The setup involved using a smaller draft model to pre-generate potential token sequences, which the main model then quickly validates. This speculative approach dramatically reduces the computational load for each token, leading to higher throughput. For developers and enthusiasts running large open-weight models locally, these results demonstrate the potential of combining powerful consumer hardware with advanced acceleration techniques like DFlash and efficient quantization (AWQ-4bit) to achieve near-real-time generation speeds. This pushes the envelope for what's possible on a single, high-end consumer GPU and provides a clear target for optimizing local inference setups.

Comment: 600 tok/s on a single 5090 with Gemma 4 and DFlash is incredible. It really shows how vLLM and smart decoding can turn powerful consumer GPUs into serious inference machines, especially with AWQ quantization.

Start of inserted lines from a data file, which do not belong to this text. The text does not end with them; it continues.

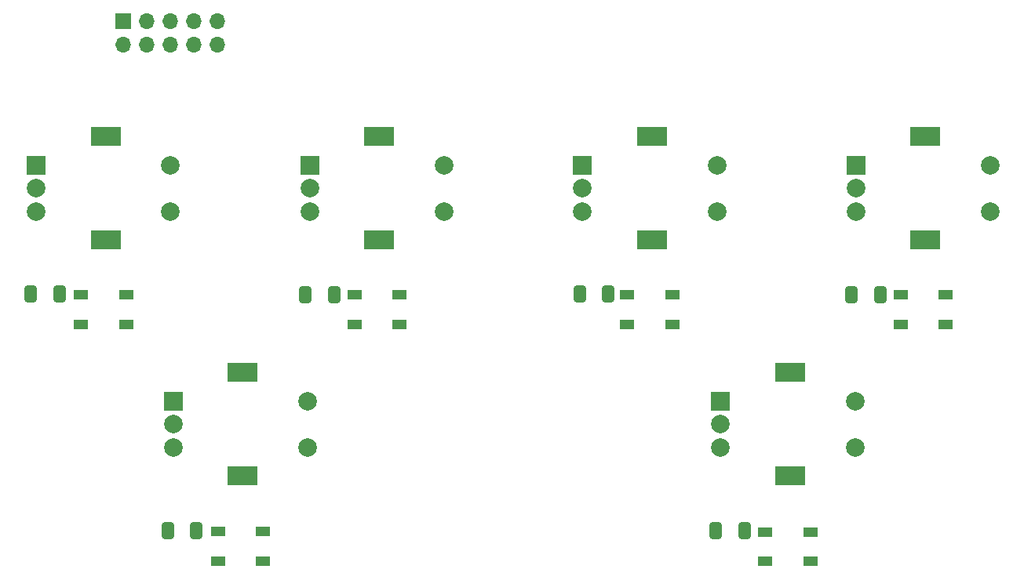
<source format=gts>
G04 #@! TF.GenerationSoftware,KiCad,Pcbnew,7.0.7*
G04 #@! TF.CreationDate,2024-03-19T10:03:33+01:00*
G04 #@! TF.ProjectId,Poly_UA_controller_6enc_4sw,506f6c79-5f55-4415-9f63-6f6e74726f6c,rev?*
G04 #@! TF.SameCoordinates,Original*
G04 #@! TF.FileFunction,Soldermask,Top*
G04 #@! TF.FilePolarity,Negative*
%FSLAX46Y46*%
G04 Gerber Fmt 4.6, Leading zero omitted, Abs format (unit mm)*
G04 Created by KiCad (PCBNEW 7.0.7) date 2024-03-19 10:03:33*
%MOMM*%
%LPD*%
G01*
G04 APERTURE LIST*
G04 Aperture macros list*
%AMRoundRect*
0 Rectangle with rounded corners*
0 $1 Rounding radius*
0 $2 $3 $4 $5 $6 $7 $8 $9 X,Y pos of 4 corners*
0 Add a 4 corners polygon primitive as box body*
4,1,4,$2,$3,$4,$5,$6,$7,$8,$9,$2,$3,0*
0 Add four circle primitives for the rounded corners*
1,1,$1+$1,$2,$3*
1,1,$1+$1,$4,$5*
1,1,$1+$1,$6,$7*
1,1,$1+$1,$8,$9*
0 Add four rect primitives between the rounded corners*
20,1,$1+$1,$2,$3,$4,$5,0*
20,1,$1+$1,$4,$5,$6,$7,0*
20,1,$1+$1,$6,$7,$8,$9,0*
20,1,$1+$1,$8,$9,$2,$3,0*%
G04 Aperture macros list end*
%ADD10R,2.000000X2.000000*%
%ADD11C,2.000000*%
%ADD12R,3.200000X2.000000*%
%ADD13R,1.700000X1.700000*%
%ADD14O,1.700000X1.700000*%
%ADD15R,1.500000X1.000000*%
%ADD16RoundRect,0.250000X-0.412500X-0.650000X0.412500X-0.650000X0.412500X0.650000X-0.412500X0.650000X0*%
G04 APERTURE END LIST*
D10*
X166663800Y-89752800D03*
D11*
X166663800Y-94752800D03*
X166663800Y-92252800D03*
D12*
X174163800Y-97852800D03*
X174163800Y-86652800D03*
D11*
X181163800Y-94752800D03*
X181163800Y-89752800D03*
D10*
X107608800Y-89752800D03*
D11*
X107608800Y-94752800D03*
X107608800Y-92252800D03*
D12*
X115108800Y-97852800D03*
X115108800Y-86652800D03*
D11*
X122108800Y-94752800D03*
X122108800Y-89752800D03*
D10*
X181268800Y-64276600D03*
D11*
X181268800Y-69276600D03*
X181268800Y-66776600D03*
D12*
X188768800Y-72376600D03*
X188768800Y-61176600D03*
D11*
X195768800Y-69276600D03*
X195768800Y-64276600D03*
X166254000Y-64276600D03*
X166254000Y-69276600D03*
D12*
X159254000Y-61176600D03*
X159254000Y-72376600D03*
D11*
X151754000Y-66776600D03*
X151754000Y-69276600D03*
D10*
X151754000Y-64276600D03*
X122340800Y-64276600D03*
D11*
X122340800Y-69276600D03*
X122340800Y-66776600D03*
D12*
X129840800Y-72376600D03*
X129840800Y-61176600D03*
D11*
X136840800Y-69276600D03*
X136840800Y-64276600D03*
D10*
X92800600Y-64276600D03*
D11*
X92800600Y-69276600D03*
X92800600Y-66776600D03*
D12*
X100300600Y-72376600D03*
X100300600Y-61176600D03*
D11*
X107300600Y-69276600D03*
X107300600Y-64276600D03*
D13*
X102158800Y-48717200D03*
D14*
X102158800Y-51257200D03*
X104698800Y-48717200D03*
X104698800Y-51257200D03*
X107238800Y-48717200D03*
X107238800Y-51257200D03*
X109778800Y-48717200D03*
X109778800Y-51257200D03*
X112318800Y-48717200D03*
X112318800Y-51257200D03*
D15*
X176363800Y-107086400D03*
X176363800Y-103886400D03*
X171463800Y-103886400D03*
X171463800Y-107086400D03*
X117308800Y-107035400D03*
X117308800Y-103835400D03*
X112408800Y-103835400D03*
X112408800Y-107035400D03*
X190968800Y-81483000D03*
X190968800Y-78283000D03*
X186068800Y-78283000D03*
X186068800Y-81483000D03*
X161454000Y-81483000D03*
X161454000Y-78283000D03*
X156554000Y-78283000D03*
X156554000Y-81483000D03*
X132040800Y-81483000D03*
X132040800Y-78283000D03*
X127140800Y-78283000D03*
X127140800Y-81483000D03*
X102500600Y-81483000D03*
X102500600Y-78283000D03*
X97600600Y-78283000D03*
X97600600Y-81483000D03*
D16*
X166089800Y-103733600D03*
X169214800Y-103733600D03*
X106984000Y-103784400D03*
X110109000Y-103784400D03*
X180745600Y-78232000D03*
X183870600Y-78232000D03*
X151434000Y-78206600D03*
X154559000Y-78206600D03*
X121817600Y-78232000D03*
X124942600Y-78232000D03*
X92201200Y-78155800D03*
X95326200Y-78155800D03*
M02*

</source>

Ollama Community Benchmarks Qwen3.6, Qwen3-Coder, and DeepSeek-Coder for Local Code Generation (r/Ollama)

Source: https://reddit.com/r/ollama/comments/1t76uh0/compared_qwen36_qwen3coder_and_deepseekcoder_on/

The Ollama community has published a valuable comparison of several popular open-weight coding models, all running locally through the Ollama platform. This practical benchmark focused on evaluating qwen3.6, qwen3-coder, and deepseek-coder, assessing their strengths and weaknesses across three critical coding benchmarks. These included general code generation tasks, the precision of function calling, and their ability to perform multi-step problem-solving through a "thought chain" task.

This community-driven effort helps users decide which models best suit their needs for local development, providing clear insights without requiring extensive personal experimentation. It also highlights the flexibility and ease of use of Ollama for running and evaluating multiple LLMs without extensive setup on self-hosted machines. By offering direct performance and capability comparisons, the community empowers developers to make informed choices, ensuring they leverage the most effective models for their self-hosted coding AI agents and tools, ultimately fostering more efficient local AI development and resource allocation on consumer machines.

Comment: This Ollama comparison is super useful for choosing a local coding LLM. Instead of guessing, I can quickly see if Qwen or DeepSeek-Coder performs better for my specific code generation tasks, saving disk space and time.